It's not. As I told the author (who contacted me to ask if any further steps were needed), registration after the fact is irrelevant. Publication of nomenclatural acts
cannot be made valid retroactively: the
paper must
contain evidence of
having been registered in ZooBank
before it was published. Unlike some other parts of the Code,
Art. 8.5.3 is clear and unambiguous:
8.5. Works issued and distributed electronically. To be considered published, a work issued and distributed electronically must
8.5.1. have been issued after 2011,
8.5.2. state the date of publication in the work itself, and
8.5.3. be registered in the Official Register of Zoological Nomenclature (ZooBank) (see Article 78.2.4) and contain evidence in the work itself that such registration has occurred.
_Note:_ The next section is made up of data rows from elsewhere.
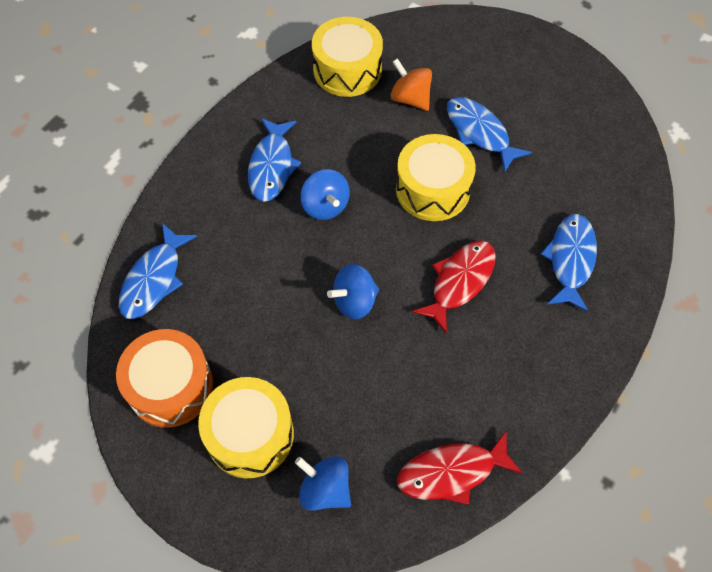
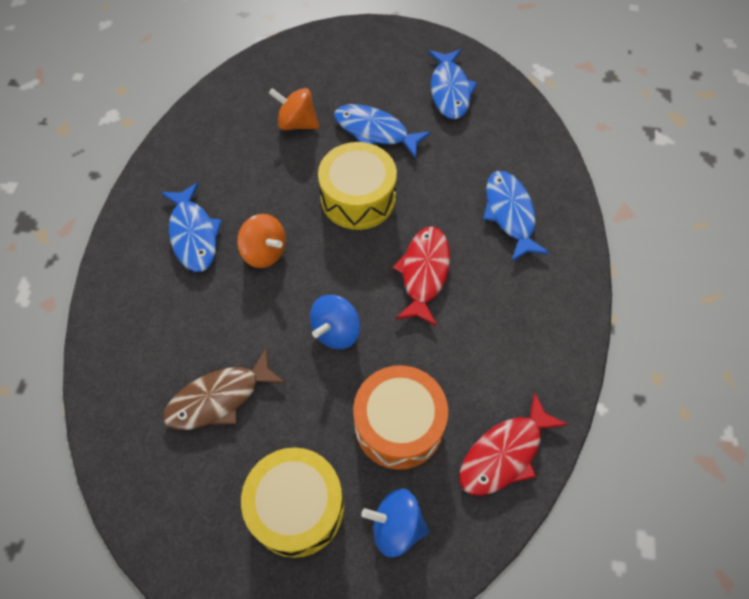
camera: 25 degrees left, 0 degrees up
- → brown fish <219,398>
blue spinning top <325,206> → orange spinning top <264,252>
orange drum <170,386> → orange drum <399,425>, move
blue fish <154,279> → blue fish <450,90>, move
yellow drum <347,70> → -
Arts. 8.5.1 and 8.5.2 are fulfilled, Art. 8.5.3 is not.
As I also told the author (again), there are two options.
Either the journal has a paper edition after all, in which case the name will be (or perhaps has already been) validly published without any further ado, and registration in ZooBank was not even necessary. (ZooBank is not mentioned in Art. 8.4, only in Recommendation 8A.)
Or the author needs to write a whole new paper which establishes the name by being validly published. Such a paper could be very short; for instance, it wouldn't have to repeat the diagnosis but could cite the old one (or, as I now learn, the Theropod Database!) for that.
Nothing can retroactively make the existing electronic paper validly published. If there is or will be a paper version, the date the paper version is published is the date of publication of the name, because the electronic version simply isn't validly published.
There is no third option.
So I asked again if the journal has a paper version. I haven't received any reaction to that.